Ce court roman de presque 250 pages retrace une journée de la vie de Mathilde, veuve, cadre dans une société parisienne,mère de trois enfants un lundi 20 mai exactement et cette même journée de la vie de Thibault, célibataire et médecin à SOS Médecin à Paris. Tous deux, seuls, la quarantaine, vivent une journée très particulière de leur existence : Thibault parce qu'il a quitté la femme qu'il aimait, Lila car manifestement elle ne l'aimait pas. Mathilde car une voyante lui a prédit qu'un homme interviendrait pour la délivrer le 20 mai or elle a atteint un tel niveau de désespoir, qu'elle est prête à renoncer à sa rationalité pour croire une voyante ou s'accrocher à une carte chance que son fils lui a offerte, "Le défenseur de l'Aube d'Argent". Tandis que Thibault se débat pour atteindre les patients qu'il doit soigner et pour supporter le malheur qu'il prévoit parfois pour les malades, Mathilde se débat pour arriver à son travail malgré les surprises du RER et du métro, pour comprendre pourquoi Jacques dont elle était la collaboratrice la harcèle, pour s'adapter aux diverses tactiques que Jacques met en œuvre pour l'exclure, l'humilier, la réduire au néant. Quand la journée s'achève, Mathilde rentre chez elle, elle a démissionné, exactement ce qu'il ne fallait pas faire, elle n'a plus de travail et plus d'espoir, elle rate son train, elle "se tient à l'écart, elle observe les gens, la fatigue sur leur visage, cet air de contrariété, cette amertume sur leurs lèvres [...] Pour autant cela ne les rassemble pas, ne crée aucun lien entre eux." Thibault "maintenant [...] sait combien la ville est brutale et qu'elle fait payer le prix fort à ceux qui prétendent y survivre [...] Il arrive un moment où le prix est devenu trop élevé. Dépasse les ressources. Où il faut sortir du jeu, accepter d'avoir perdu. Il arrive un moment où l'on ne peut pas se baisser plus bas."

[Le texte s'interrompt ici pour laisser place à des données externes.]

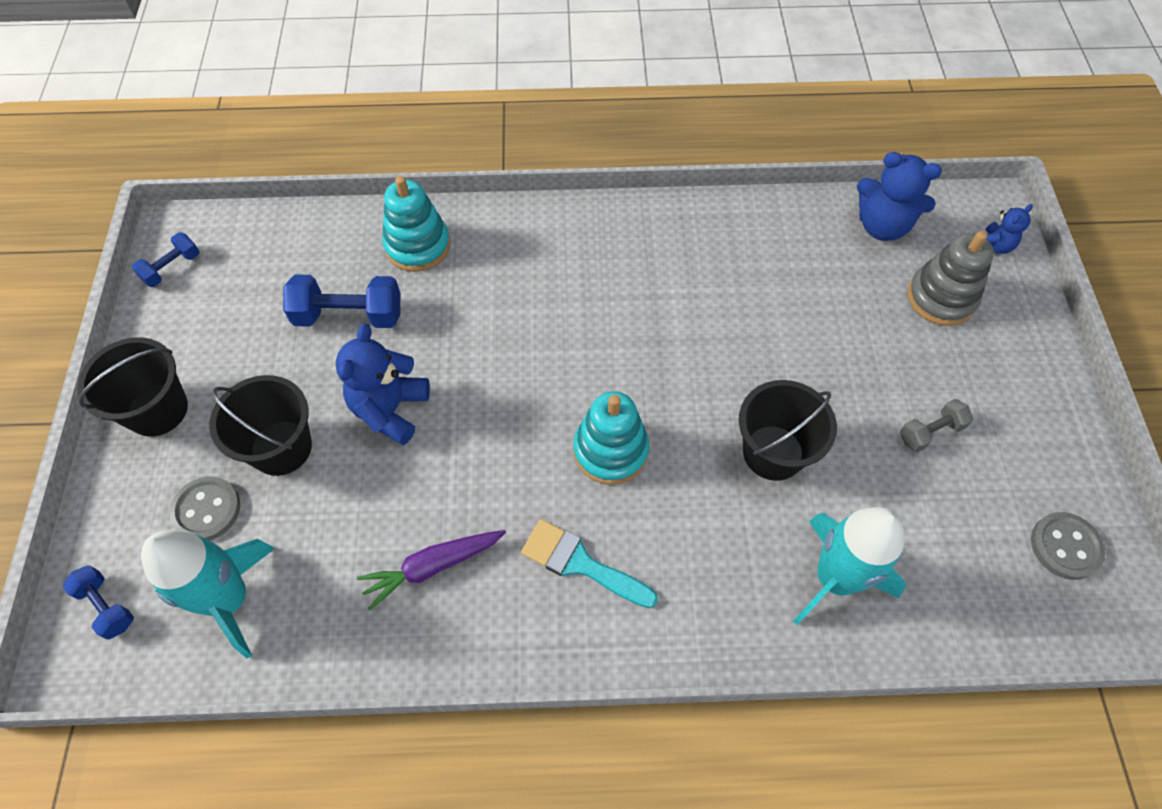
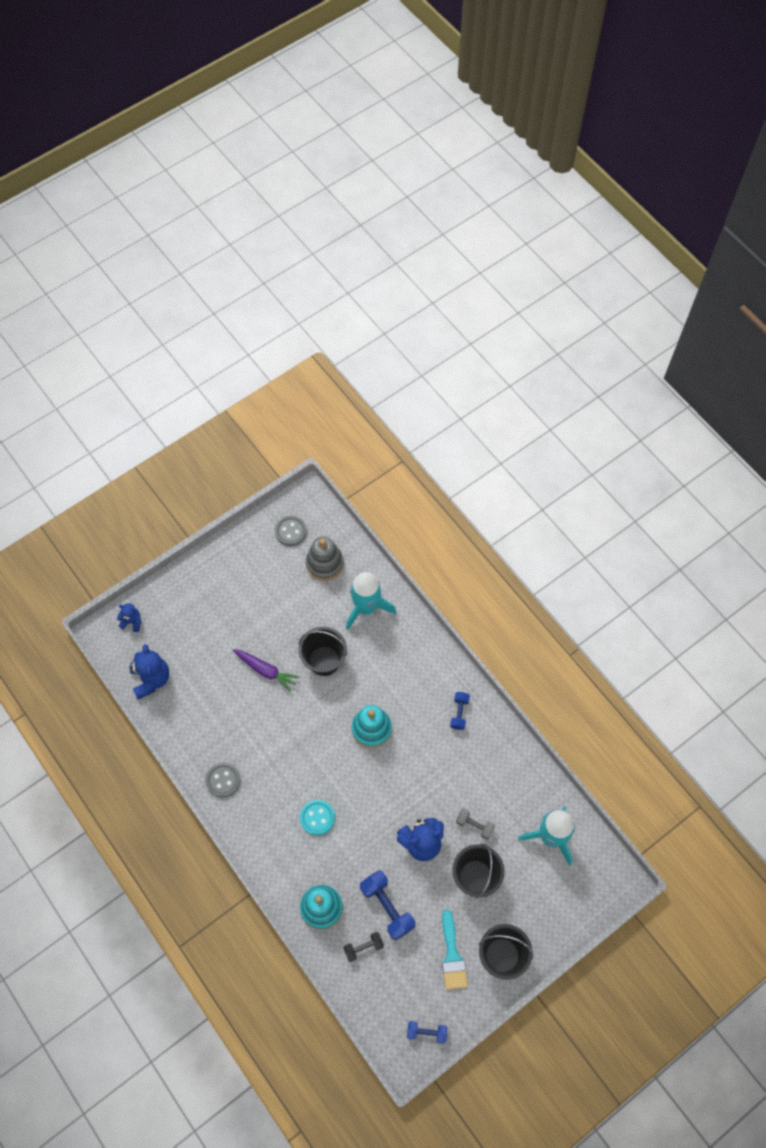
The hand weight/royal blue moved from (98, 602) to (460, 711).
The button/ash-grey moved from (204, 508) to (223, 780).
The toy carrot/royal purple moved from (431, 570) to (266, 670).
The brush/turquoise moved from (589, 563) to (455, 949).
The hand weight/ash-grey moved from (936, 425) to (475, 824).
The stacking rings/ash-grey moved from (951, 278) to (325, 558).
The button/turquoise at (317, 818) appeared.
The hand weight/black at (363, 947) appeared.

Quand cette journée s'achève, le lecteur s'accroche à l'idée qu'ils pourraient au moins se rencontrer, se consoler dans les bras l'un de l'autre et peut-être à partir de là, commencer une nouvelle vie. Ils sont en effet un moment face à face ce soir-là dans le métro mais ce roman n'est pas un conte de fées, le métro n'est pas un lieu de rencontre. "Emporté par le flot dense et désordonné, il a pensé que la ville toujours imposerait sa cadence, son empressement et ses heures d'affluence, qu'elle continuerait d'ignorer ces millions de trajectoires solitaires, à l'intersection desquelles il n'y a rien, rien, rien d'autre que le vide ou bien une étincelle, aussitôt dissipée."
Ce roman réaliste sur la vie urbaine présente une étude très précise et très vraisemblable de ce qu'est le harcèlement au travail, une description lucide des difficultés de circulation à Paris, une observation sans illusions de la solitude dans la ville. C'est un roman moderne et cruel.